In this demo we leverage RealEstateAPI.com's Property Search API to find the top 10 states with the highest count of SFR/MFR properties sold in 2023 where the prior owner held the property for 6 to 12 months. This table is then weighted by the size of the state in terms of total properties and sales. This data point may be a good indicator to begin the process of identifying flipped properties.
Use this project as a starting point to analyze hot markets, identify trends, and gain market insights. Keep in mind that this is a high level analysis focusing on only one of many indicators used to identify flips. You should not make financial decisions based on this demo and you should explore the data further to gain deeper insights.
- Make sure you have python installed:
python3 --version
or, depending on your environment:
python --version
- Clone the repo and create a virtual environment in the root of the project folder:
python3 -m venv .venv
or, depending on your python version
python -m venv .venv
- Activate your virtual environment
source .venv/bin/activate
- Install requirements (see requirements.txt)

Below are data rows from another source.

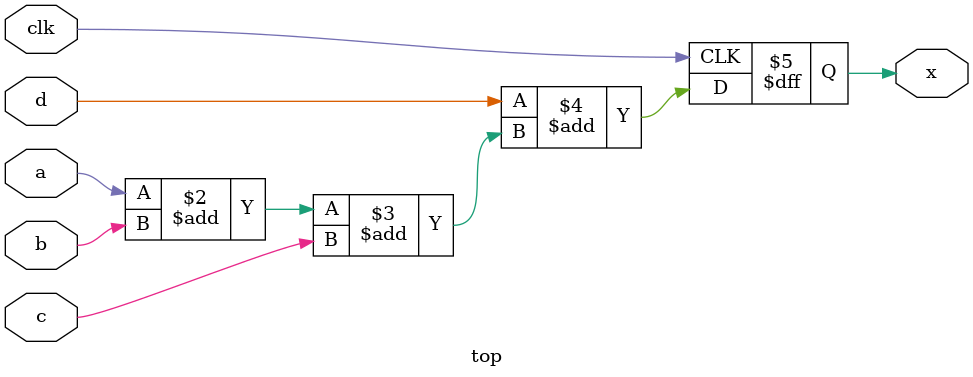
<source format=v>
module top(input clk,input a,input b,input c,input d,output x);
reg x,y,z;
always @(posedge clk)
begin
z = a + b;
y = z + c;
x = d + y;
end
endmodule

</source>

pip install -r requirements.txt
- Paste your RealEstateAPI.com API key into app.py, line 9
api_key = "YOUR-API-KEY"
- Run the project with this command:
streamlit run app.py
- You can see the Streamlit app running at:
http://localhost:8501
- When you're done, to deactivate the virtual environment, run deactivate from your terminal
deactivate
WARNING: Uncommenting and running the code from line 245-248 consumes a significant amount of API credits. This code retrieves all propert search results for the top 3 states to map their coordinates which uses 1 credit per record.
Everything elase uses { count: true } to get counts of records matching the queries. This does not consume API credits.